**Work request:**
Every line below is to be given again precisely; images are to be left out.

(Data extracted from a collection)

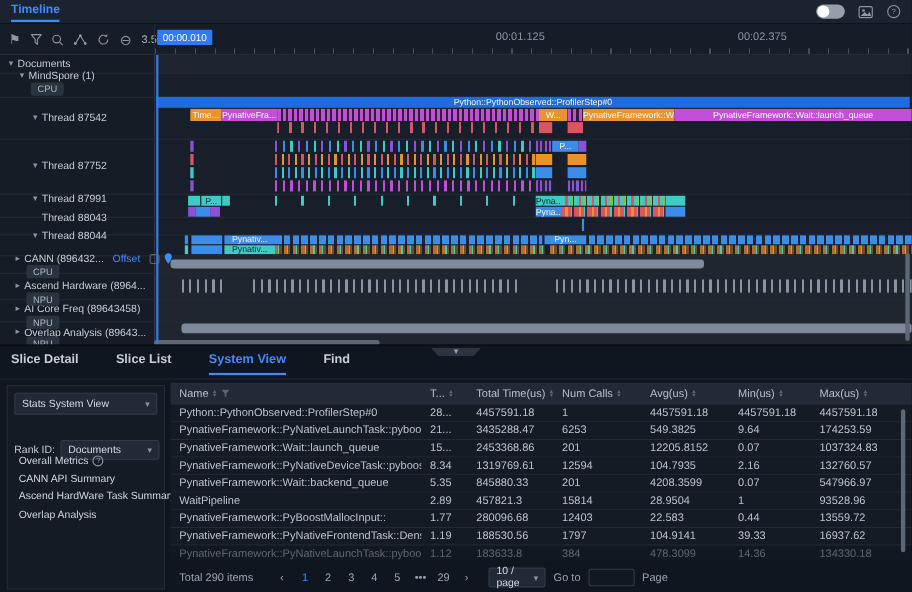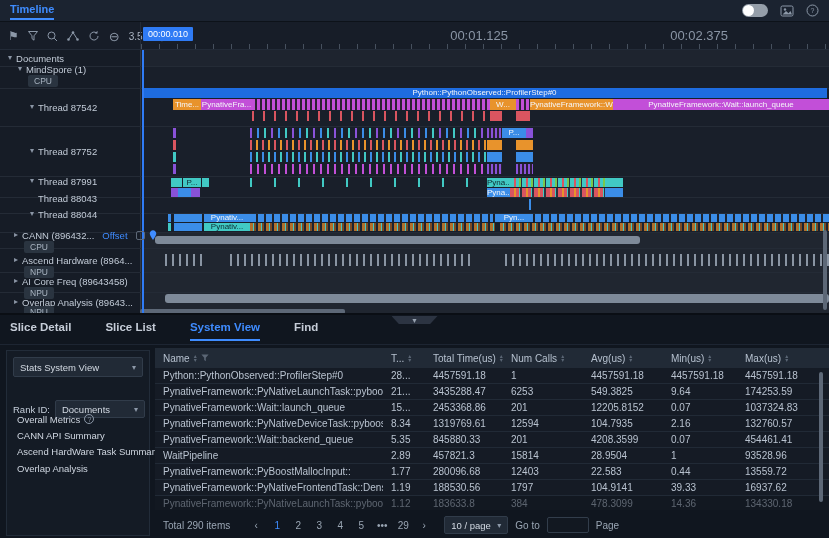--- a/index.html
+++ b/index.html
@@ -21,7 +21,7 @@
   .ruler-ticks{position:absolute;left:0;right:0;bottom:1px;height:5px;
      background:repeating-linear-gradient(90deg,#46505e 0 1px,transparent 1px 18px);}
   .cursor-chip{position:absolute;left:2px;top:5px;background:#2f7bf5;color:#fff;font-size:9px;padding:2px 5px;border-radius:1px;}
-  .tick-label{position:absolute;top:6px;width:70px;margin-left:-35px;text-align:right;font-size:13px;color:#8a95a5;}
+  .tick-label{position:absolute;top:6px;width:70px;margin-left:-35px;text-align:center;font-size:10px;color:#8a95a5;}
   
   #tl-body{position:absolute;left:0;top:50px;right:0;height:265px;background:#161c26;border-bottom:2px solid #0a0e14;overflow:hidden;}
   .track-bg{position:absolute;left:140px;top:0;right:0;bottom:0;background:#191f2a;border-left:1px solid #2a3340;}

**Exercise answer:**
--- a/index.html
+++ b/index.html
@@ -21,7 +21,7 @@
   .ruler-ticks{position:absolute;left:0;right:0;bottom:1px;height:5px;
      background:repeating-linear-gradient(90deg,#46505e 0 1px,transparent 1px 18px);}
   .cursor-chip{position:absolute;left:2px;top:5px;background:#2f7bf5;color:#fff;font-size:9px;padding:2px 5px;border-radius:1px;}
-  .tick-label{position:absolute;top:6px;width:70px;margin-left:-35px;text-align:right;font-size:13px;color:#8a95a5;}
+  .tick-label{position:absolute;top:6px;width:70px;margin-left:-35px;text-align:center;font-size:10px;color:#8a95a5;}
   
   #tl-body{position:absolute;left:0;top:50px;right:0;height:265px;background:#161c26;border-bottom:2px solid #0a0e14;overflow:hidden;}
   .track-bg{position:absolute;left:140px;top:0;right:0;bottom:0;background:#191f2a;border-left:1px solid #2a3340;}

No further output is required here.